The output is in dot format and can be visualized by feeding it to the Linux command of the same name, or any software capable of supporting the dot format (see the DOT wikipedia page). Note that in dot format all lines that begin with with // are ignored.

The second and third networks show how the trees are displayed. The file here output.pdf shows an example of what the output from the program dot should look like.

Just before the end of the output there is also a line of eNewick produced, which can be viewed (for example) with Dendroscope or at the NetTest Server of Arenas et al.
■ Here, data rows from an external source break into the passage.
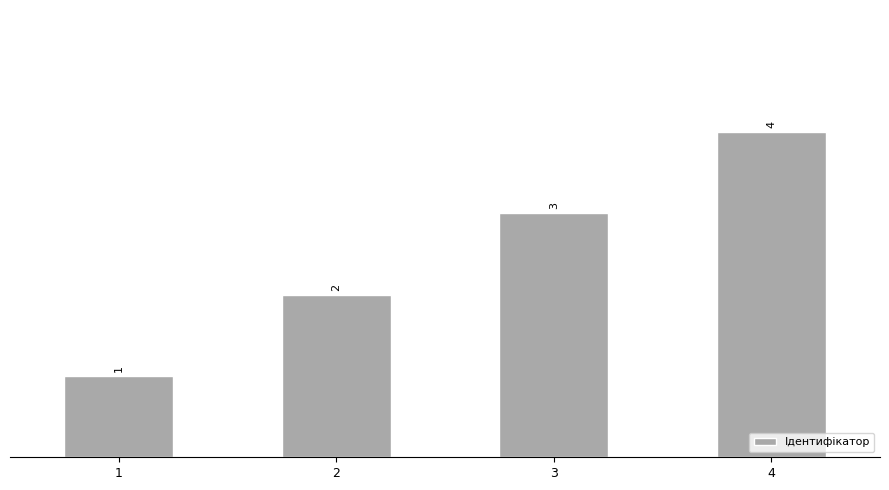

Where is the data nearest to the value 2?

2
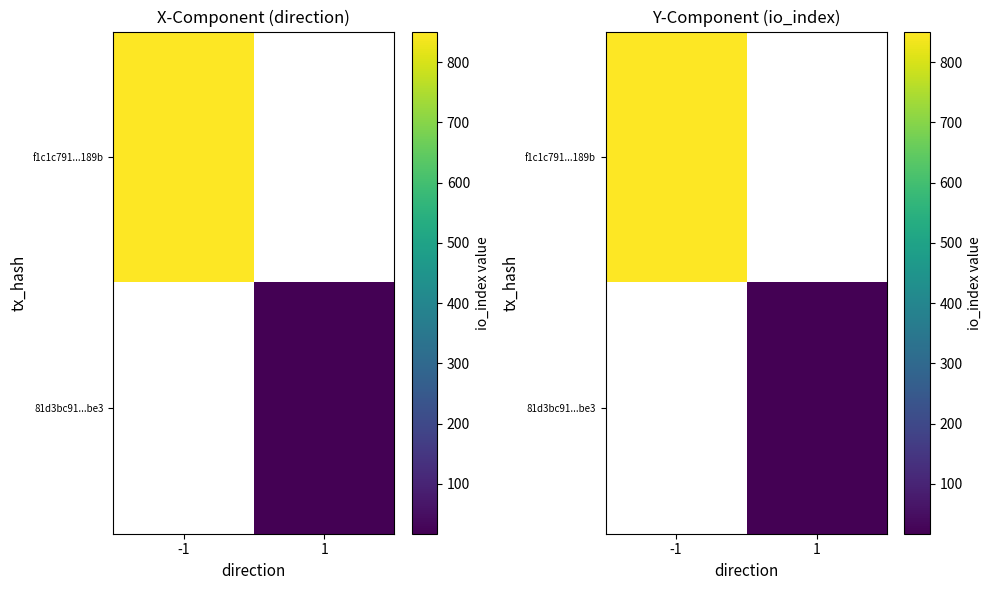

How many data points does each series have?

2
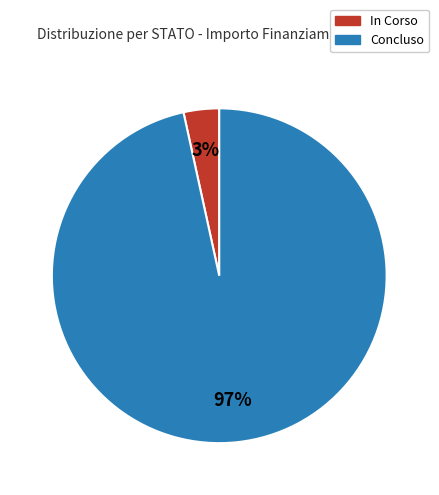

How many segments does this pie chart have?

2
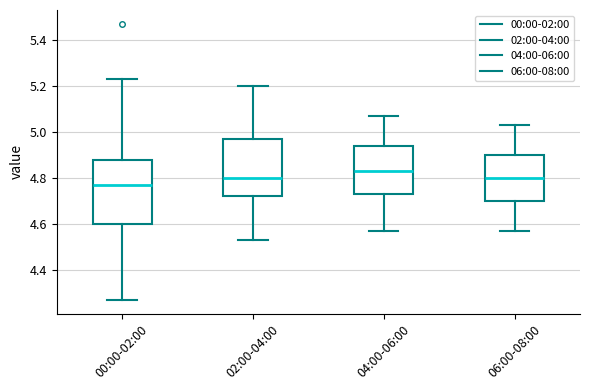

Where does the upper whisker of the box for 04:00-06:00 end on the y-axis? The values are not printed on the chart, so give them approximately, as read against the axis.

5.08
Technical note, August 2013: When the input consists of two binary trees the code can easily be adapted to give a running time of (2^r).(r!).poly(n). The details are in the MSc thesis of Teresa Piovesan (2012), available on request. The core idea is to include only terminals that occur in size-2 clusters, as potential guesses.

Why the name TerminusEst? Because of the use of terminals in the underlying algorithm. It is also a nod to the Book of The New Sun by Gene Wolfe - my favourite book.